Except for any ongoing obligation to disclose material information as required by the applicable law, the Seller does not have any intention or obligation to publicly update or revise any forward-looking statements after it distributes this announcement, whether to reflect any future events or circumstances or otherwise.
None of the Company, the Seller, the Managers nor any of their respective subsidiary undertakings, affiliates or any of their respective directors, officers, employees, advisers, agents or any other person accepts any responsibility whatsoever for, or makes any representation or warranty, express or implied, as to the truth, accuracy, completeness or fairness of the information or opinions in this announcement (or whether any information has been omitted from the announcement) or any other information relating to the Company, the Seller, or associated companies, whether written, oral or in a visual or electronic form, and howsoever transmitted or made available or for any loss howsoever arising from any use of this announcement or its contents or otherwise arising in connection therewith.

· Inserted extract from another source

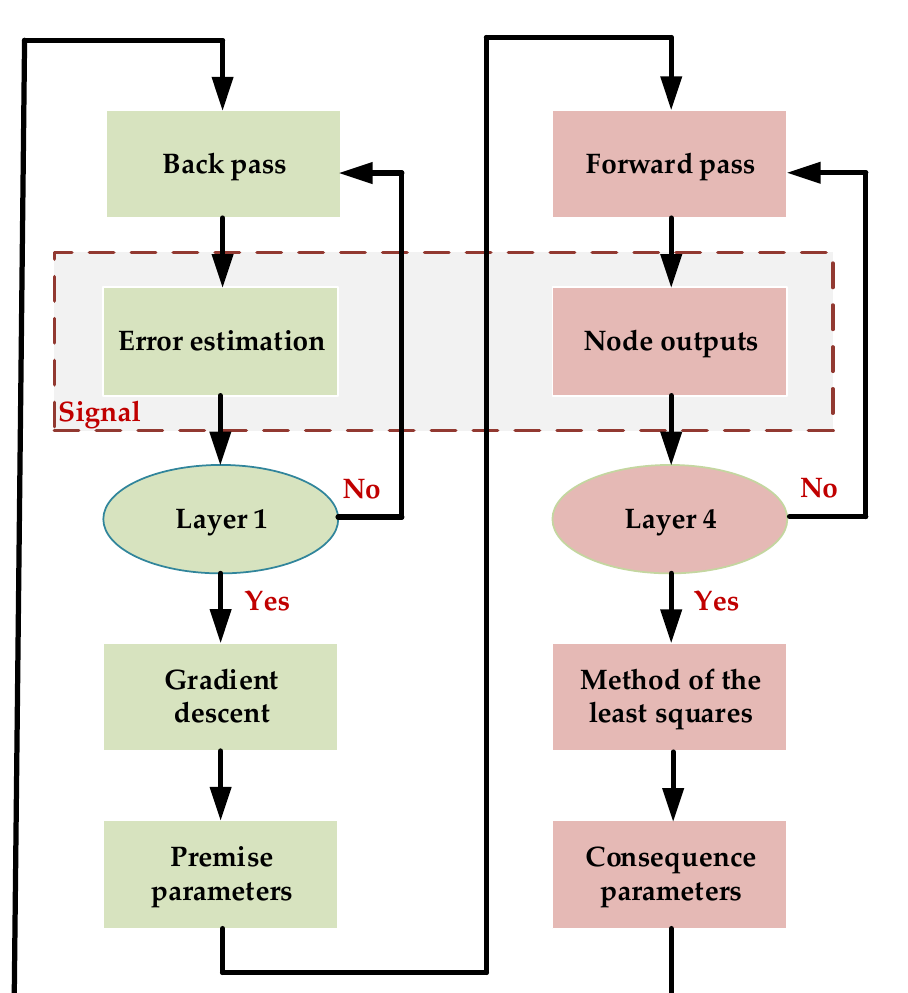
Figure 9. Hybrid algorithm of the ANFIS system training.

Each of the Managers is acting for the Seller only in connection with the Offering and no one else, and will not be responsible to anyone other than the Seller for providing the protections offered to clients nor for providing advice in relation to the Offering, the contents of this announcement or any transaction, arrangement or other matter referred to in this announcement.

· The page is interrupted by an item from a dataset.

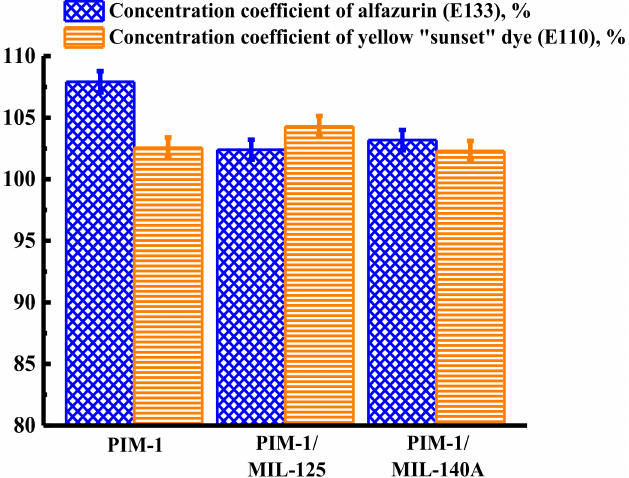
Figure 10. Concentration coefficient of alfazurin (E133) and yellow “sunset” dye (E129) solutions at 40 atm for unmodified and modified membranes.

In connection with the Offering, the Managers and their respective affiliates may take up a portion of the shares offered in the Offering as a principal position and in that capacity may retain, purchase, sell, offer to sell for their own accounts such shares and other securities of the Company or related investments in connection with the Offering or otherwise. In addition, the Managers and their respective affiliates may enter into financing arrangements (including swaps or contracts for differences) with investors in connection with which the Managers and their respective affiliates may from time to time acquire, hold or dispose of shares of the Company. The Managers do not intend to disclose the extent of any such investment or transactions, other than in accordance with any legal or regulatory obligations to do so.
This announcement is for information purposes only and is not to be relied upon in substitution for the exercise of independent judgment. It is not intended as investment advice and under no circumstances is it to be used or considered as an offer to sell, or a solicitation of an offer to buy any securities or a recommendation to buy or sell any securities in the Company. The price and value of securities and any income from them can go down as well as up and you could lose your entire investment. Past performance is not a guide to future performance. Information in this announcement cannot be relied upon as a guide to future performance. None of the Managers nor any of their respective affiliates accepts any liability arising from the use of this announcement.